---------- Input records
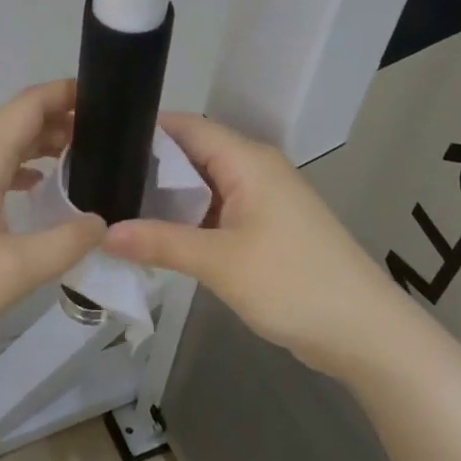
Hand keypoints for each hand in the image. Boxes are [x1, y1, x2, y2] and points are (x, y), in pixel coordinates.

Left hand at [0, 80, 105, 358]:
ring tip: (81, 160)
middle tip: (107, 138)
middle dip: (62, 121)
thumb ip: (66, 243)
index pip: (30, 105)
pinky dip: (19, 171)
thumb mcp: (15, 270)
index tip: (107, 99)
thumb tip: (101, 223)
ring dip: (40, 146)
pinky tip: (36, 191)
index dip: (66, 93)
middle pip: (18, 122)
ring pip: (2, 148)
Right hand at [103, 113, 408, 376]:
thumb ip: (160, 243)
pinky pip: (215, 213)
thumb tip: (103, 234)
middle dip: (147, 167)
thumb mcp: (220, 262)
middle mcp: (254, 171)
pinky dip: (186, 222)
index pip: (187, 127)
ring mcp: (261, 201)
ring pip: (202, 187)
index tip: (97, 143)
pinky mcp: (264, 230)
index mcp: (248, 161)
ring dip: (165, 199)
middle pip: (191, 155)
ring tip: (113, 208)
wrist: (365, 333)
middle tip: (96, 183)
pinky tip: (153, 238)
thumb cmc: (294, 283)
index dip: (143, 131)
--------------------
Exercise objective >> Output the entries above exactly, without their pictures.

Task result >>
Hand keypoints for each hand in the image. Boxes are [x1, y1, x2, y2] and points are (x, y), in pixel coordinates.

Left hand at [0, 80, 105, 358]:
ring tip: (81, 160)
middle tip: (107, 138)
middle dip: (62, 121)
thumb ip: (66, 243)
index pip: (30, 105)
pinky dip: (19, 171)
thumb mcp: (15, 270)
index tip: (107, 99)
thumb tip: (101, 223)
ring dip: (40, 146)
pinky tip: (36, 191)
index dip: (66, 93)
middle pip: (18, 122)
ring pip: (2, 148)
Right hand at [103, 113, 408, 376]:
thumb ip: (160, 243)
pinky pip: (215, 213)
thumb tip: (103, 234)
middle dip: (147, 167)
thumb mcp: (220, 262)
middle mcp: (254, 171)
pinky dip: (186, 222)
index pip: (187, 127)
ring mcp: (261, 201)
ring pip: (202, 187)
index tip: (97, 143)
pinky mcp: (264, 230)
index mcp: (248, 161)
ring dip: (165, 199)
middle pip: (191, 155)
ring tip: (113, 208)
wrist: (365, 333)
middle tip: (96, 183)
pinky tip: (153, 238)
thumb cmc: (294, 283)
index dip: (143, 131)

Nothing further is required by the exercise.